As of January 2024, there have been 501 crypto assets listed for trading, with 32 Prospective Physical Crypto Asset Traders (CPFAK) providing buying and selling services and crypto asset investments. Here is the list:
- PT Aliansi Koin Indo
- PT Aset Instrumen Digital
- PT Aset Kripto Internasional
- PT Bursa Kripto Indonesia
- PT CTXG Indonesia Berkarya
- PT Cyrameta Exchange Indonesia
- PT Gerbang Aset Digital
- PT Kripto Inovasi Nusantara
- PT Medi Crypto International
- PT Ventura Koin Nusantara
- PT Sentra Bitwewe Indonesia
- PT Tumbuh Bersama Nano
- PT Kagum Teknologi Indonesia
- PT Aset Digital Berkat
- PT Aset Digital Indonesia
- PT Bumi Santosa Cemerlang
- PT Cipta Koin Digital
- PT Coinbit Digital Indonesia
- PT Galad Koin Indonesia
- PT Gudang Kripto Indonesia
- PT Indodax Nasional Indonesia
- PT Indonesia Digital Exchange
- PT Kripto Maksima Koin
- PT Luno Indonesia LTD
- PT Mitra Kripto Sukses
- PT Pantheras Teknologi Internasional
- PT Pedagang Aset Kripto
- PT Pintu Kemana Saja
- PT Plutonext Digital Aset
- PT Rekeningku Dotcom Indonesia
- PT Tiga Inti Utama
- PT Triniti Investama Berkat
- PT Upbit Exchange Indonesia
- PT Utama Aset Digital Indonesia
- PT Zipmex Exchange Indonesia
The Key Players in Commodity Futures Trading
Understanding the different roles involved in Commodity Futures Trading is crucial. Here’s a breakdown of the main players:
- Users (Investors): These are individuals who buy and sell commodities hoping to make a profit.

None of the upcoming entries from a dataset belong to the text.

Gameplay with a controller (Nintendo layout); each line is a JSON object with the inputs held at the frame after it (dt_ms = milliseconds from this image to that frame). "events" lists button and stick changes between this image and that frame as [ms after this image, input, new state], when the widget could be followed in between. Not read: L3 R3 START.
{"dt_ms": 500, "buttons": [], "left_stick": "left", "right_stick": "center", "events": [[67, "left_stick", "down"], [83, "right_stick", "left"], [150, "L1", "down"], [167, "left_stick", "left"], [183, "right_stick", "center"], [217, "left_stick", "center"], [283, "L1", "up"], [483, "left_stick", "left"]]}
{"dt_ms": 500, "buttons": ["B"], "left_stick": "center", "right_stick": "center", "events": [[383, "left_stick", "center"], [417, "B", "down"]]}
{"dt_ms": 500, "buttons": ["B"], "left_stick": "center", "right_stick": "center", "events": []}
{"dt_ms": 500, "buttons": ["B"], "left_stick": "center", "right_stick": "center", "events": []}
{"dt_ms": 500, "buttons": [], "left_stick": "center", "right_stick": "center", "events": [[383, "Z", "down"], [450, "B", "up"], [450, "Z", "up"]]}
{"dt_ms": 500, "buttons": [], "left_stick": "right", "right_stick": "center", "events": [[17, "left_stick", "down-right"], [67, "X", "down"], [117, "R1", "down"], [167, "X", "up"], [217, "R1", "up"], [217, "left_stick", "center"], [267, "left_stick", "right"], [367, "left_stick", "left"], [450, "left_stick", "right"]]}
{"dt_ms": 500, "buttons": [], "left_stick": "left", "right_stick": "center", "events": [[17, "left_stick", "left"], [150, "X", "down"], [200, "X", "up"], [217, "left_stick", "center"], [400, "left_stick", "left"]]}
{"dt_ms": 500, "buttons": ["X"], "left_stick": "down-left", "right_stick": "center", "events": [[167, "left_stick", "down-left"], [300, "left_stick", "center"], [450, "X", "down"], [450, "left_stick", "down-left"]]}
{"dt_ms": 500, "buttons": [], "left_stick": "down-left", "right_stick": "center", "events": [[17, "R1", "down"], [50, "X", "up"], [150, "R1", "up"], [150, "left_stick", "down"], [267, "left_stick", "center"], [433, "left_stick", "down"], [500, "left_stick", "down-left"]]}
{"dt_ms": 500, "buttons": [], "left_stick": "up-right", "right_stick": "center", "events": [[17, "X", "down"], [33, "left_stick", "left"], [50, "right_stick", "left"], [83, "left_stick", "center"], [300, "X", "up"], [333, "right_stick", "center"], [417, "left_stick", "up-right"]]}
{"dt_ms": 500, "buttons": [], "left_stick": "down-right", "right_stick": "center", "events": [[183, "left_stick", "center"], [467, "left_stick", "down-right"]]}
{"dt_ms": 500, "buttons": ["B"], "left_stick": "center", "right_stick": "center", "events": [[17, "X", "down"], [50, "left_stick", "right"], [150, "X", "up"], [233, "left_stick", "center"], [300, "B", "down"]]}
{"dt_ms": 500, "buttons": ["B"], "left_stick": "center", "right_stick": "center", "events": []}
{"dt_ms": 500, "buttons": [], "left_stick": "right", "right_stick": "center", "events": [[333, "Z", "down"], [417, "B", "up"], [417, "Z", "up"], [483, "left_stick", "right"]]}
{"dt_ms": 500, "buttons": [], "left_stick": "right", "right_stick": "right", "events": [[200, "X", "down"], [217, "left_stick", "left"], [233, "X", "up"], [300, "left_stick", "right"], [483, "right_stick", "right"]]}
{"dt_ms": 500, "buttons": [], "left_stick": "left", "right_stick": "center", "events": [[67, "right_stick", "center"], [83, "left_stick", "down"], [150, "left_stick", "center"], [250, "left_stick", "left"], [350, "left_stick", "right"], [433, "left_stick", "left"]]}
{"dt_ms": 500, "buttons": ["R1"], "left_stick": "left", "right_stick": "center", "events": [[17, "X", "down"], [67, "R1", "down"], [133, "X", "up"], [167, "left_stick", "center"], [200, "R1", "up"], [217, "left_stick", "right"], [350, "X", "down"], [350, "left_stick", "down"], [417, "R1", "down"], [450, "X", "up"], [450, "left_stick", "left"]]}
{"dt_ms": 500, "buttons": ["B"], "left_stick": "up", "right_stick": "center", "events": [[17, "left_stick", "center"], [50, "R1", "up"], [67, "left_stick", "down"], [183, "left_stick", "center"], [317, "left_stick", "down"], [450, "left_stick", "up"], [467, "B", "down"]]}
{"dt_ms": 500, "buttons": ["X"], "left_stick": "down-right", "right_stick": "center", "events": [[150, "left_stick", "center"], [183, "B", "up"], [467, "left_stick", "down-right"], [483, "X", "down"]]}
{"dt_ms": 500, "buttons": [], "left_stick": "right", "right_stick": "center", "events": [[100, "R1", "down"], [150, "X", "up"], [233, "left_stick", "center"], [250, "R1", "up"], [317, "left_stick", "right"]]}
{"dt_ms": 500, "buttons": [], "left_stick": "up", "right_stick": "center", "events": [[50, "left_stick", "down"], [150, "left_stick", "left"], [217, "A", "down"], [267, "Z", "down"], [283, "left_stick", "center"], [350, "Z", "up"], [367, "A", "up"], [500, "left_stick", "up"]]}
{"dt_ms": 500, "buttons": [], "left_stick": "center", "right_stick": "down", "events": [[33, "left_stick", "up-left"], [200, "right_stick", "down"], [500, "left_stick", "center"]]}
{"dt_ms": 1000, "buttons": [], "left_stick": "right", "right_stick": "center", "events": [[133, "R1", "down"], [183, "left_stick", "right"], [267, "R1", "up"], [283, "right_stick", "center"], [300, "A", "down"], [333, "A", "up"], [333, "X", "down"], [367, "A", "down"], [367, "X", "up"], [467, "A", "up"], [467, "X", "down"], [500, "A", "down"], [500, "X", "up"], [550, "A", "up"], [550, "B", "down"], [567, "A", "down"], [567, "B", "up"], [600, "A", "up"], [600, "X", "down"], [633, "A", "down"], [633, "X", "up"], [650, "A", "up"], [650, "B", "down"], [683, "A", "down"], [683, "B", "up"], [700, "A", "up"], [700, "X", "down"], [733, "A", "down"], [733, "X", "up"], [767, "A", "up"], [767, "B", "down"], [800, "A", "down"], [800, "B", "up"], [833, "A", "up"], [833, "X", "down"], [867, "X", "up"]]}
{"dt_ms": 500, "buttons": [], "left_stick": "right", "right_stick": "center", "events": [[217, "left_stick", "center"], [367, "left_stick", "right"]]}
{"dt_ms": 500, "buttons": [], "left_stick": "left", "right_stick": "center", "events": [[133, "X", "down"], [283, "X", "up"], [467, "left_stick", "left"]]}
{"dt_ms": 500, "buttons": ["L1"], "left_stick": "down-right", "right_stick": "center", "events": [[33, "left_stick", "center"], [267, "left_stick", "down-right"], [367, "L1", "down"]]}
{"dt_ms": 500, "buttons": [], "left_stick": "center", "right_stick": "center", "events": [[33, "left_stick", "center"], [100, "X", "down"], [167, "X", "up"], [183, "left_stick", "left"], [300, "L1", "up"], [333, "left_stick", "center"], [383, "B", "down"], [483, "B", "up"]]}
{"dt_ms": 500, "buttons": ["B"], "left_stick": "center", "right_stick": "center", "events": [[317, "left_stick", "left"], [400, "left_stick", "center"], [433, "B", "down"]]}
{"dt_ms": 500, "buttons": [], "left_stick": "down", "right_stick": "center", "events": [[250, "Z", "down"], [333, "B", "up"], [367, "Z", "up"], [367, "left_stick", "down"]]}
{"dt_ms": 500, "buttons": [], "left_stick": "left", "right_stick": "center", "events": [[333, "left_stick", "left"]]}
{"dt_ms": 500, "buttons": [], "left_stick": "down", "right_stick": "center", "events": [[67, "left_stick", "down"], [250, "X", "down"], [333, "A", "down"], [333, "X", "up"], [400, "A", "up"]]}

- Futures Exchange: Imagine a marketplace specifically for futures contracts. This is what a Futures Exchange provides – a platform for buyers and sellers to come together and trade these contracts.
- Futures Clearing Institution: Think of them as the middleman ensuring everything runs smoothly. They handle the clearing and settlement of futures contracts, minimizing risk for both sides.
- Futures Broker: A Futures Broker acts as your representative, buying and selling contracts on your behalf. They typically charge a fee or require a margin deposit to cover potential risks.
- Futures Trading Members: These are exclusive members of the Futures Exchange who can directly trade contracts for themselves or their companies.
- Regulator (Bappebti): This government agency oversees the entire show. Bappebti ensures fair play, maintains order and efficiency in the market, and promotes healthy competition.
Conclusion
Commodity futures trading is strictly regulated in Indonesia to ensure transparency, fairness, and protection for all participants. Similarly, crypto assets are subject to regulations to maintain stability and confidence in the market.
The government aims to support innovation in both areas through comprehensive regulations. For instance, granting permission to clearing institutions like PT Kliring Komoditi Indonesia strengthens the domestic crypto asset investment ecosystem.
References
- Bappebti.go.id. Perdagangan Berjangka Komoditi. Accesed on 14 March 2024.
- legalitas.org. Dasar Hukum Crypto di Indonesia. Accesed on 14 March 2024.